Le détenu « servant », témoin direct de l’incident, a indiqué que seul l’un des deux policiers qui accompagnaient la distribution du repas aurait frappé le détenu concerné, rejoint par l’un des policiers venu de l’étage. Le détenu « servant » a en outre précisé qu’avant de quitter la cellule, l’un des deux policiers se serait lavé les mains au lavabo de la cellule, alors que S.A. gisait à terre,
inconscient. A deux reprises, le détenu « servant » aurait demandé aux policiers présents d’appeler un médecin, sans effet. Finalement, un peu plus tard, le médecin de garde de l’établissement vint sur place, constata que le détenu se trouvait dans un état critique, et ordonna son transfert immédiat à l’hôpital d’Uccle. Le détenu serait revenu à la prison dans la nuit et mis au cachot.

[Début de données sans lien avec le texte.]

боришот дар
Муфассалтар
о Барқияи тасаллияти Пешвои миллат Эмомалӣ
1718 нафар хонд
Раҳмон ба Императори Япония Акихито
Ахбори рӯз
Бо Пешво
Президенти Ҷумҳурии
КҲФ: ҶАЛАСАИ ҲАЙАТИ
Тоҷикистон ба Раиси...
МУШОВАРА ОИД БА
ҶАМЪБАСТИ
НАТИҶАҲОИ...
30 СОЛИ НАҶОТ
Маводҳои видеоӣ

Le Commissaire du mois l’y vit  le lendemain : la victime avait  plusieurs points de suture à la tête. Selon la direction de la prison, elle resta deux Jours au cachot pour sa propre sécurité. Etant donné la grève en cours, le détenu concerné n’aurait pas eu la possibilité de s’entretenir rapidement avec son avocat (l’accès à l’établissement lui étant apparemment interdit par la police pendant la grève).
»

Les rapports sur les faits du 30 octobre 2009.

Qu'il ne s 'agit pas d'une simple erreur ou d’un malentendu, mais bien de quelque chose de systématique est prouvé par le fait que le même genre de traitement fut infligé exactement de la même manière et pire cinq semaines plus tard.

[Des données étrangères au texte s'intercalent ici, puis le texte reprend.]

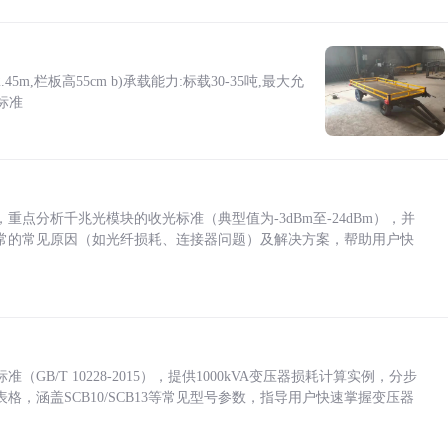
5m,栏板高55cm b)承载能力:标载30-35吨,最大允
标准
点分析千兆光模块的收光标准（典型值为-3dBm至-24dBm），并
常的常见原因（如光纤损耗、连接器问题）及解决方案，帮助用户快
/T 10228-2015），提供1000kVA变压器损耗计算实例，分步
，涵盖SCB10/SCB13等常见型号参数，指导用户快速掌握变压器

La Commission de surveillance dénonce ces faits encore plus violents, commis lors de la grève du 30 octobre dans son rapport.
Le journal Le Soir du 8 août 2010, sous le titre : « Quand la police « fait régner la terreur » à Forest », en publiera des extraits. En voici quelques uns :
« Certains policiers déambulaient encagoulés dans la prison, afin qu’on ne puisse pas les identifier. Cinq ou six policiers ont sorti un détenu de sa cellule pour l’emmener au cachot, où ils l’ont forcé à se déshabiller entièrement et à s’accroupir. Ils l’ont alors battu dans le dos et sur les testicules avec des matraques. Ils l’ont ensuite obligé à répéter après eux « Le prophète Mohammed est un pédé » et « Ma mère est une pute ». Et comme le détenu pleurait : « Tu pleures comme une femme, maintenant ! » « D’autres faits ont été rapportés : un détenu a eu l’oreille déchirée, un autre a été frappé au visage avec une bouteille d’eau. Un ancien collègue emprisonné pour des faits de mœurs a été harcelé et menacé toute la nuit. Il a fini par s’ouvrir les veines et a été découvert le lendemain, presque vidé de son sang. »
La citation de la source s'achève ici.